🤖 AI Summary
This work addresses the long-standing trade-off between privacy and utility in additive noise mechanisms for high-dimensional real-valued vector queries under differential privacy, where no universally optimal solution has previously existed. The study establishes, for the first time, the asymptotic optimality of the Gaussian mechanism in high dimensions and introduces a novel family of spherical generalized gamma mechanisms that significantly outperform existing approaches in low-dimensional settings. This mechanism family unifies the Gaussian and ℓ₂ mechanisms within a single framework and resolves the open problem of tight composition bounds for the ℓ₂ mechanism. Consequently, the authors derive tight privacy composition bounds applicable across both low- and high-dimensional regimes.
📝 Abstract
The additive noise mechanism is a foundational tool for differential privacy (DP) of $T$-dimensional real-valued vector queries. The Gaussian mechanism, utilizing Gaussian noise, is the mostly widely used such mechanism, due to its simplicity and strong privacy guarantees.
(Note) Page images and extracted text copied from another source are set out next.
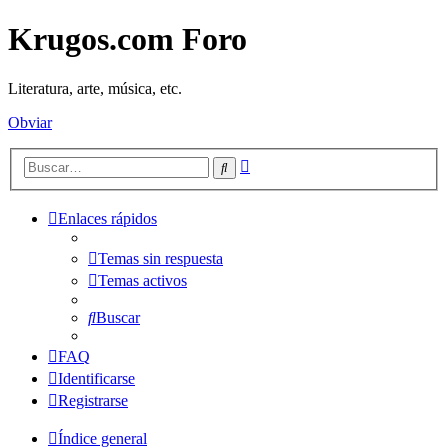
Krugos.com Foro
Literatura, arte, música, etc.
Obviar
Búsqueda
Buscar
avanzada
Enlaces rápidos
Temas sin respuesta
Temas activos
Buscar
FAQ
Identificarse
Registrarse
Índice general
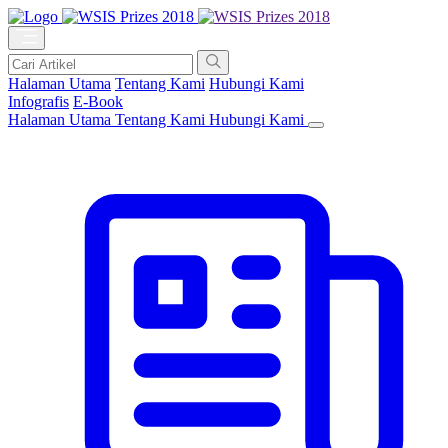
Halaman Utama
Tentang Kami
Hubungi Kami
Infografis
E-Book
Halaman Utama
Tentang Kami
Hubungi Kami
In this work, we provide justification for this choice, showing that as the dimension $T\to\infty$, no additive-noise mechanism can asymptotically improve on the Gaussian mechanism's privacy--utility tradeoff for the strong privacy settings typically used.We also develop a new family of \emph{Spherical Generalized Gamma} DP mechanisms, which contains both the Gaussian mechanism and the recently studied $\ell_2$ mechanism (Joseph \emph{et al.}, ICML 2025). We identify members of this family that outperform both the Gaussian and $\ell_2$ mechanisms in certain low-dimensional settings, and show tight composition of all mechanisms in this family, answering an open question of Joseph \emph{et al.}~regarding the $\ell_2$ mechanism.